Beatriz mencoba berbicara, tetapi kata-katanya tercekat di tenggorokannya. Dia berjuang, ketakutan, menyadari bahwa satu tuduhan dapat menghukum tidak hanya dirinya, tetapi juga ibunya.
"Lepaskan aku," akhirnya dia berhasil, dengan suara yang tidak terdengar seperti suaranya sendiri.
Sesaat, ada sesuatu yang berkelebat di mata Eduardo. Sesuatu antara rasa ingin tahu dan penolakan.
Dia melepaskannya tiba-tiba, seolah kemiskinannya menular, tetapi dia tidak menyerah.
"Apa yang kamu lakukan di sini?" tanyanya, suaranya sekarang lebih rendah, lebih berbahaya.
Beatriz menelan ludah. Dia tidak bisa mengkhianati pembantunya. Dia tidak bisa mengakui telah membobol properti itu.
Jadi dia berbohong.
"Aku mencari... ibuku." Suaranya bergetar. Dan dia menambahkan, memohon dengan matanya, "Tolong."
Eduardo memiringkan kepalanya, menilainya, seperti kucing yang bermain dengan tikus.
Pada saat itu, suara feminin, elegan dan kering, terdengar dari ujung koridor.
"Eduardo? Apa yang terjadi di sini?"
Beatriz merasakan hawa dingin ancaman yang sebenarnya mengalir di tulang punggungnya.
Nyonya Moura.
Jika mereka menemukannya, mereka tidak akan memecatnya begitu saja. Mereka bisa menuduhnya mencuri. Atau lebih buruk.

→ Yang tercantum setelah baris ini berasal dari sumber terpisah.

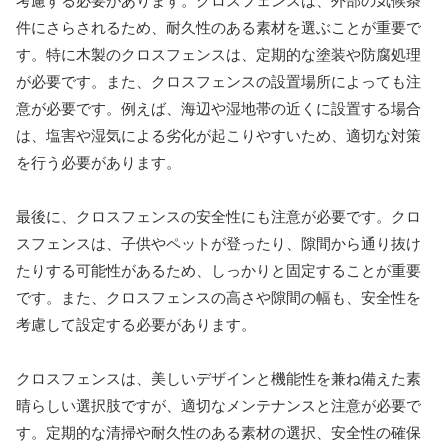
考慮する必要があります。クロスフェンスは、外部の気候条
件にさらされるため、耐久性のある素材を選ぶことが重要で
す。特に木製のクロスフェンスは、定期的な塗装や防腐処理
が必要です。また、クロスフェンスの設置場所によっても注
意が必要です。例えば、海辺や湿地帯の近くに設置する場合
は、塩害や湿気による劣化が起こりやすいため、適切な対策
を行う必要があります。
最後に、クロスフェンスの安全性にも注意が必要です。クロ
スフェンスは、子供やペットが登ったり、隙間から通り抜け
たりする可能性があるため、しっかりと固定することが重要
です。また、クロスフェンスの高さや隙間の幅も、安全性を
考慮して設定する必要があります。
クロスフェンスは、美しいデザインと機能性を兼ね備えた素
晴らしい選択肢ですが、適切なメンテナンスと注意が必要で
す。定期的な清掃や耐久性のある素材の選択、安全性の確保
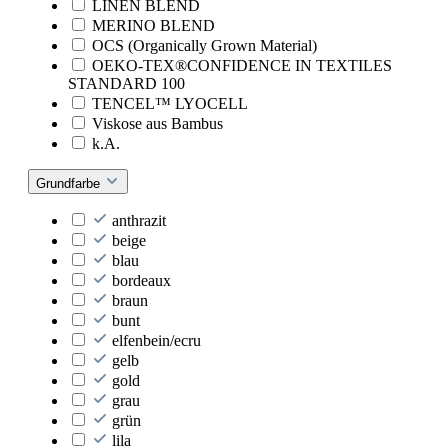
LINEN BLEND
MERINO BLEND
OCS (Organically Grown Material)
OEKO-TEX®CONFIDENCE IN TEXTILES
STANDARD 100
TENCEL™ LYOCELL
Viskose aus Bambus
k.A.
Grundfarbe
anthrazit
beige
blau
bordeaux
braun
bunt
elfenbein/ecru
gelb
gold
grau
grün
lila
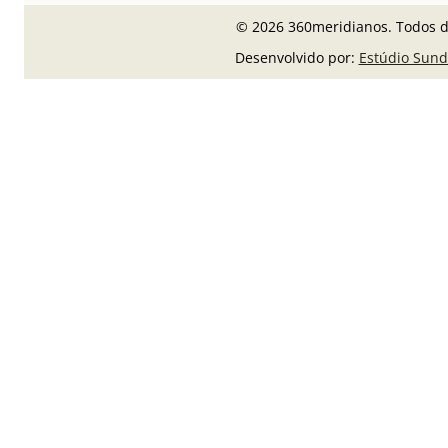
© 2026 360meridianos. Todos di
Desenvolvido por:
Estúdio Sund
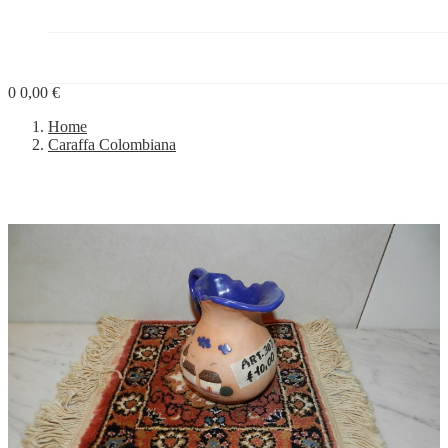
PROGETTI


BLOG
0
0,00 €
Home
Caraffa Colombiana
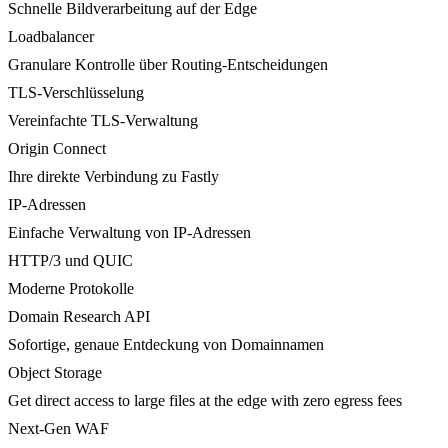
Schnelle Bildverarbeitung auf der Edge
Loadbalancer
Granulare Kontrolle über Routing-Entscheidungen
TLS-Verschlüsselung
Vereinfachte TLS-Verwaltung
Origin Connect
Ihre direkte Verbindung zu Fastly
IP-Adressen
Einfache Verwaltung von IP-Adressen
HTTP/3 und QUIC
Moderne Protokolle
Domain Research API
Sofortige, genaue Entdeckung von Domainnamen
Object Storage
Get direct access to large files at the edge with zero egress fees
Next-Gen WAF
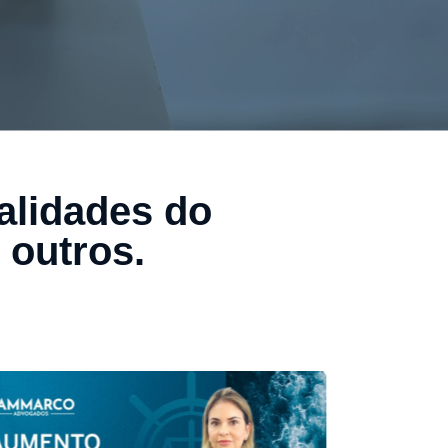
ualidades do
 outros.
4a Reunião Ordinária por
deoconferência – Pauta Externa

Eduardo menatapnya sekali lagi, matanya berbinar karena geli... dan sesuatu yang lain, sesuatu yang tampaknya tidak ia pahami.
Kemudian, dengan gerakan cepat, ia menariknya ke arah pintu samping dan mendorongnya ke dalam ruangan gelap, menutupnya tepat sebelum Nyonya Moura berbelok di sudut jalan.

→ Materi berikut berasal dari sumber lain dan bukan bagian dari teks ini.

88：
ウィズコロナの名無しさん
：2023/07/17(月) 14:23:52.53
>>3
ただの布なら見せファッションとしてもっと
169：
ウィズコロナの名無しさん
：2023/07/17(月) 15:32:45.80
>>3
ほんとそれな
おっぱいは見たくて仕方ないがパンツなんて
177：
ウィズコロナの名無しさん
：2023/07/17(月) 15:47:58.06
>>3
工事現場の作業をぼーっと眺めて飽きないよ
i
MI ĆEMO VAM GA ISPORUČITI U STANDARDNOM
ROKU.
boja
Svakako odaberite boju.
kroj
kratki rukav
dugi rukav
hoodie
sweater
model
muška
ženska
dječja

Beatriz, yang terperangkap dalam kegelapan, menyandarkan dahinya ke pintu, menggigil, saat ia mendengarkan gumaman suara dan langkah kaki di kejauhan.
Ia telah melewati batas yang tak terlihat malam itu.
Dan sesuatu mengatakan kepadanya bahwa tidak akan ada jalan kembali.